• Aufgabe 1:
Beantworte kurz diese Fragen zum Textauszug:
(a) Wovon träumen Frauen laut dem Zitat, das mit „Frauen sind in das Gefühl verliebt“ beginnt?
(b) Wie seien Männer laut dem Textauszug im Vergleich zu Frauen?
(c) In welcher Stadt lebt Bernhard Hoecker?
• Aufgabe 2: Schreib aus dem Textauszug alles ab, von „Kabarettist Bernhard Hoecker, der“ bis hinunter zu „es, sind wählerischer.“.
• Aufgabe 3:
Stimmen diese Aussagen mit dem Textauszug überein? Antworte jeweils mit Ja oder Nein und zitiere die Worte aus dem Text, die das zeigen.
(a) Bernhard Hoecker ist verheiratet.
(b) Männer sind wählerischer als Frauen.
(c) Männer gelten als entspannter als Frauen.

• Textauszug:
__________

Ach, die alte Nummer, dachte ich, schon so oft gehört. Was soll denn das eigentlich heißen: Romantik?

"Frauen sind in das Gefühl verliebt, verliebt zu sein, sie malen sich genau aus, wie ER sein soll, sie haben Prinzessinnenträume...", holte sie aus. Männer seien da viel entspannter – und realistischer. Glauben sie etwa nicht an die große Liebe?

Kabarettist Bernhard Hoecker, der als verheirateter Familienvater in Bonn lebt, sagte meiner Bekannten: "Wenn ich damals in meinem Dorf geblieben wäre, hätte ich bestimmt auch jemanden gefunden, der zu mir gepasst hätte". Frauen scheint es, sind wählerischer.

Für eine Frau gibt es den Supermann und für Männer viele kleine Superfrauen?

__________

• Datenauszug:
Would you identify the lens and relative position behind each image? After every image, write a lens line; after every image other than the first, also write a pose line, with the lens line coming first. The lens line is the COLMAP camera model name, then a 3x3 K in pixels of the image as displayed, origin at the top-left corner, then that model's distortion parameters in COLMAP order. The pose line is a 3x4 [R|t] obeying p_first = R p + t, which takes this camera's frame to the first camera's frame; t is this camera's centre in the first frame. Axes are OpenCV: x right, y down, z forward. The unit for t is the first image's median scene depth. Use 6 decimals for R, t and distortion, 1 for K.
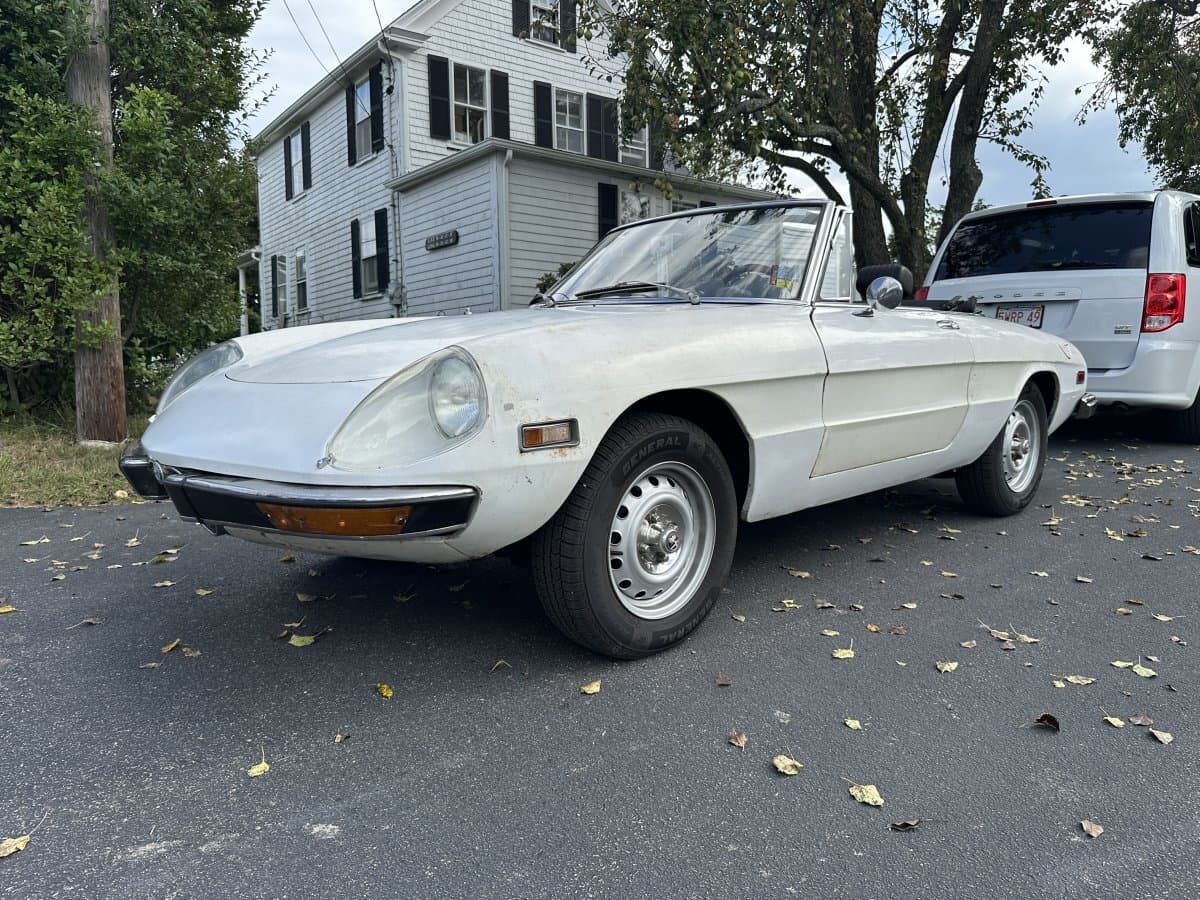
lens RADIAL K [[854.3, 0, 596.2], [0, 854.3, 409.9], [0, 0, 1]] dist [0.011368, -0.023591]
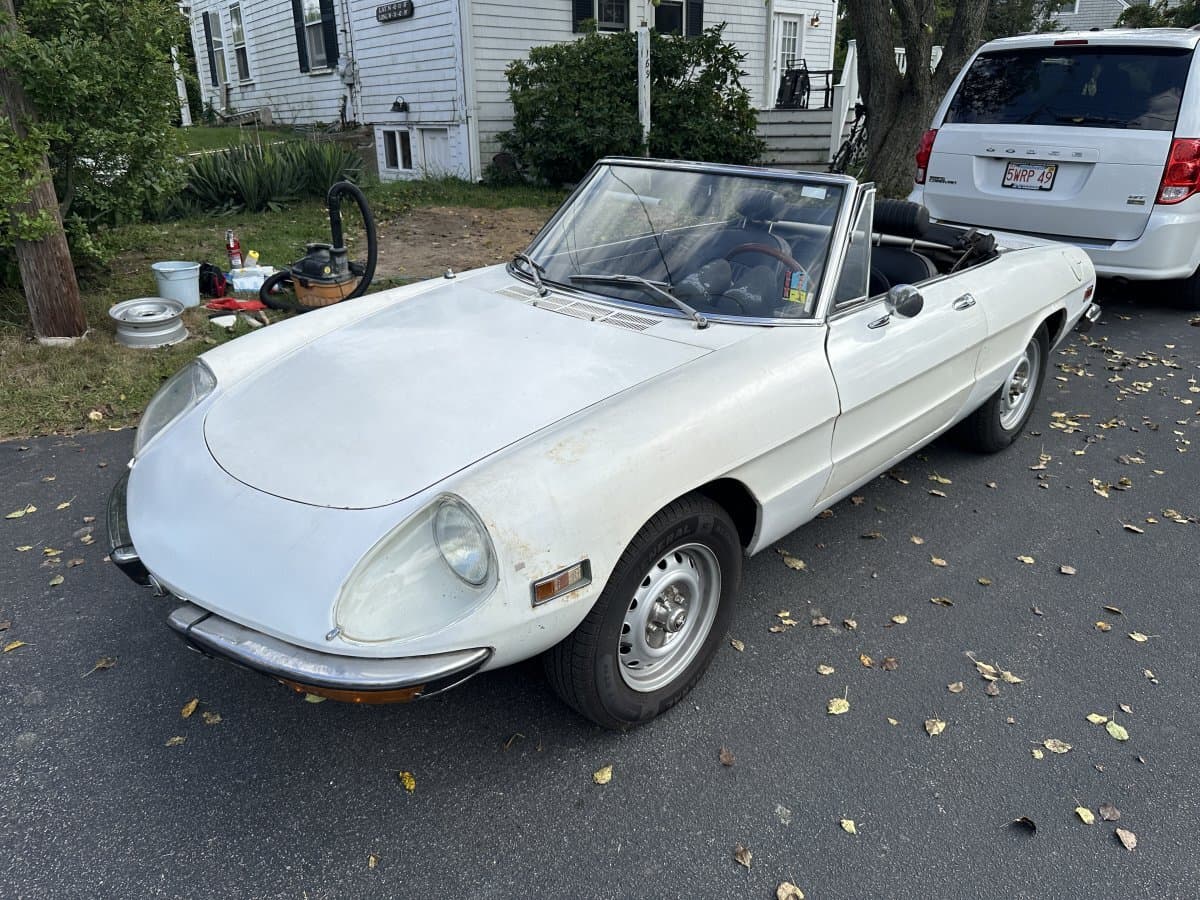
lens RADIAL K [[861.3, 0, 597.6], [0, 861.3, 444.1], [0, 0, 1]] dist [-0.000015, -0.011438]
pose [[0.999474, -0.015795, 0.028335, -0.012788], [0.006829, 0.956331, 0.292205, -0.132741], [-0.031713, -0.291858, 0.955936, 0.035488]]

__________

• Lösung 1:
(a) Sie haben Prinzessinnenträume.
(b) Sie seien viel entspannter und realistischer.
(c) In Bonn.

• Lösung 2:
Kabarettist Bernhard Hoecker, der als verheirateter Familienvater in Bonn lebt, sagte meiner Bekannten: "Wenn ich damals in meinem Dorf geblieben wäre, hätte ich bestimmt auch jemanden gefunden, der zu mir gepasst hätte". Frauen scheint es, sind wählerischer.

• Lösung 3:
(a) Ja: „der als verheirateter Familienvater in Bonn lebt“
(b) Nein: „Frauen scheint es, sind wählerischer.“
(c) Ja: „Männer seien da viel entspannter – und realistischer.“